PROBLEM DESCRIPTION: Starting at the line that has "code, support Windows，Mac，Web.|345|2023-11-08|" and stopping after the line that has "for Flutter :boom:|331|2023-06-15|", reproduce the listing below exactly; omit everything else.

PROVIDED DATA:

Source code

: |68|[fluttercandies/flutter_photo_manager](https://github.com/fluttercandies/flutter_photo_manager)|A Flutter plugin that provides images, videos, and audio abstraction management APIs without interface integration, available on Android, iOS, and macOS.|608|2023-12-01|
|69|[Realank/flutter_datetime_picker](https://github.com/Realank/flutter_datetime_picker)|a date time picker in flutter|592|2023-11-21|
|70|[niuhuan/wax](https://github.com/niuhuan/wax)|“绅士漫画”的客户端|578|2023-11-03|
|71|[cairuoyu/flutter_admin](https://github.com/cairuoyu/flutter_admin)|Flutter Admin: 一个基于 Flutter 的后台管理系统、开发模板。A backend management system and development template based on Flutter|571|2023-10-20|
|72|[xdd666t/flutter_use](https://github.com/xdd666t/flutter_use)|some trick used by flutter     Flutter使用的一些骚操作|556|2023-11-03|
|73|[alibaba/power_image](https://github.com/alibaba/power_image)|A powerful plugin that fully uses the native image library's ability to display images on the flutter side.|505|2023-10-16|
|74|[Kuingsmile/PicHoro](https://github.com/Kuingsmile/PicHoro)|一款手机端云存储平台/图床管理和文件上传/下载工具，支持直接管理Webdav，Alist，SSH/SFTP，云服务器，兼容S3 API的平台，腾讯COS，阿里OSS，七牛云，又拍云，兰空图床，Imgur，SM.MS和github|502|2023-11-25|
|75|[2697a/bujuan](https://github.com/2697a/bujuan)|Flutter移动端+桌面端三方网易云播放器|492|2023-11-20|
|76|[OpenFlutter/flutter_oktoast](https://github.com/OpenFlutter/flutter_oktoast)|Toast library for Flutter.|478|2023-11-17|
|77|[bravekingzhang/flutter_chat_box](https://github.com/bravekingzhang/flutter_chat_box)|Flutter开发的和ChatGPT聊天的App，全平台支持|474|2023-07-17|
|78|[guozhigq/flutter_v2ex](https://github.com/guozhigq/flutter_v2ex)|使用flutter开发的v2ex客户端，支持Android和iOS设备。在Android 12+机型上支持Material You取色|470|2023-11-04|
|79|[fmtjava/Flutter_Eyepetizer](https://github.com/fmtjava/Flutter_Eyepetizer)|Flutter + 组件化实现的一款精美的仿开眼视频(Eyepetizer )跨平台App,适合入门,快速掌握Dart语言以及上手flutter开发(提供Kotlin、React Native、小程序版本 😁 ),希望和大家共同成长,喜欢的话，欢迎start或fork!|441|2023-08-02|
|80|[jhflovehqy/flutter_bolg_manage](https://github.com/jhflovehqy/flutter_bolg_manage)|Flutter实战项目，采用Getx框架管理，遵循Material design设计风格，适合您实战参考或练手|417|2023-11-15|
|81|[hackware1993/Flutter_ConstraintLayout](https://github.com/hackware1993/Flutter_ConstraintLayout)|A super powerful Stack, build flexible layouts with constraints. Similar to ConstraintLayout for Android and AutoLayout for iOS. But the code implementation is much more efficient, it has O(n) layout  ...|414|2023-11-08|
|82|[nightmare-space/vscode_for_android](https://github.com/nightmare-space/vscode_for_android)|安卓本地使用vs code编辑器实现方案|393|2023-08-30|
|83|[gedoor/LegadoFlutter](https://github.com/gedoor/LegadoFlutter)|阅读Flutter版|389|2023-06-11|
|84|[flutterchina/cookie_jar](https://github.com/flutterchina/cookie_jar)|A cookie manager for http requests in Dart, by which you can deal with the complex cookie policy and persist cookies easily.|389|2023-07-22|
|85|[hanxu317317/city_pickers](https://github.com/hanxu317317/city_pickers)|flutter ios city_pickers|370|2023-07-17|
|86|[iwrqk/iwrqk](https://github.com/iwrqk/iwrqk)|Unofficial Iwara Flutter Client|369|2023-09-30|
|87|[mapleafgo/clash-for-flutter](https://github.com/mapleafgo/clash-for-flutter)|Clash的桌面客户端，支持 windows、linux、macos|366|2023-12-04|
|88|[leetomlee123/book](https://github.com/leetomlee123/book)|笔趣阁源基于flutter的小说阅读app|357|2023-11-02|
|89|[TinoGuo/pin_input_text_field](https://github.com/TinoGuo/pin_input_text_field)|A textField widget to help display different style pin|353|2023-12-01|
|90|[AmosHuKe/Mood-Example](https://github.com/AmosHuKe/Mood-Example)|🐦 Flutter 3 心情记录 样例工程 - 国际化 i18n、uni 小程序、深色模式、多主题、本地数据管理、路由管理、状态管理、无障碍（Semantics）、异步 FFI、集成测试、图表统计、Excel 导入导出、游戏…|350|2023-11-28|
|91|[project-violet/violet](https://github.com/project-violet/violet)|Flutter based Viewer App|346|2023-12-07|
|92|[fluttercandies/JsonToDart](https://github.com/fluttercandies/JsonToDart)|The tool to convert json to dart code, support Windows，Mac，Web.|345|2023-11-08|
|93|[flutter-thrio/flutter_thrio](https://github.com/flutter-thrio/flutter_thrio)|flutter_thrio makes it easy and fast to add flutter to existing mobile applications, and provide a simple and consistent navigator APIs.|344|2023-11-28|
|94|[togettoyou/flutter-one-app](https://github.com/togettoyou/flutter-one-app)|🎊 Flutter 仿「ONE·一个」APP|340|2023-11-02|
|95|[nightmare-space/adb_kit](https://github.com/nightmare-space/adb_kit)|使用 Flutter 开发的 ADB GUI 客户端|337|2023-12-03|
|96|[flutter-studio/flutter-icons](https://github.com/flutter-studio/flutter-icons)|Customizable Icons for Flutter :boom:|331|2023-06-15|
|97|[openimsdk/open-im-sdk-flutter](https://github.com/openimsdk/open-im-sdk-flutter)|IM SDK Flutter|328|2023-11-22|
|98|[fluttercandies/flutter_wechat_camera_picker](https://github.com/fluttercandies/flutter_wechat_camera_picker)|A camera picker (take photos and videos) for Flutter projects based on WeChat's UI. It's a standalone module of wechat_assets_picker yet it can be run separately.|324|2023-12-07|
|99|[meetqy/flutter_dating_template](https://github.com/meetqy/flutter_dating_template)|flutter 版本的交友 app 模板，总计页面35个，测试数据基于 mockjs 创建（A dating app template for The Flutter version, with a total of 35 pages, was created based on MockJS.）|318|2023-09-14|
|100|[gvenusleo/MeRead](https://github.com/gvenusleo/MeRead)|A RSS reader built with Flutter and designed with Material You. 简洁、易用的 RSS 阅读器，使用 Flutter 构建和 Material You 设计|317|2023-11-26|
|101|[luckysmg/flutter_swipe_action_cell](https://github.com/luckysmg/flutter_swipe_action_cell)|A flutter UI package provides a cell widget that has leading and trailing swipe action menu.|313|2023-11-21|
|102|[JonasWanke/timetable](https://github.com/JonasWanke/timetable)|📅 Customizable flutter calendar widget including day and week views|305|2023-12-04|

TASK ANSWER:
|92|[fluttercandies/JsonToDart](https://github.com/fluttercandies/JsonToDart)|The tool to convert json to dart code, support Windows，Mac，Web.|345|2023-11-08|
|93|[flutter-thrio/flutter_thrio](https://github.com/flutter-thrio/flutter_thrio)|flutter_thrio makes it easy and fast to add flutter to existing mobile applications, and provide a simple and consistent navigator APIs.|344|2023-11-28|
|94|[togettoyou/flutter-one-app](https://github.com/togettoyou/flutter-one-app)|🎊 Flutter 仿「ONE·一个」APP|340|2023-11-02|
|95|[nightmare-space/adb_kit](https://github.com/nightmare-space/adb_kit)|使用 Flutter 开发的 ADB GUI 客户端|337|2023-12-03|
|96|[flutter-studio/flutter-icons](https://github.com/flutter-studio/flutter-icons)|Customizable Icons for Flutter :boom:|331|2023-06-15|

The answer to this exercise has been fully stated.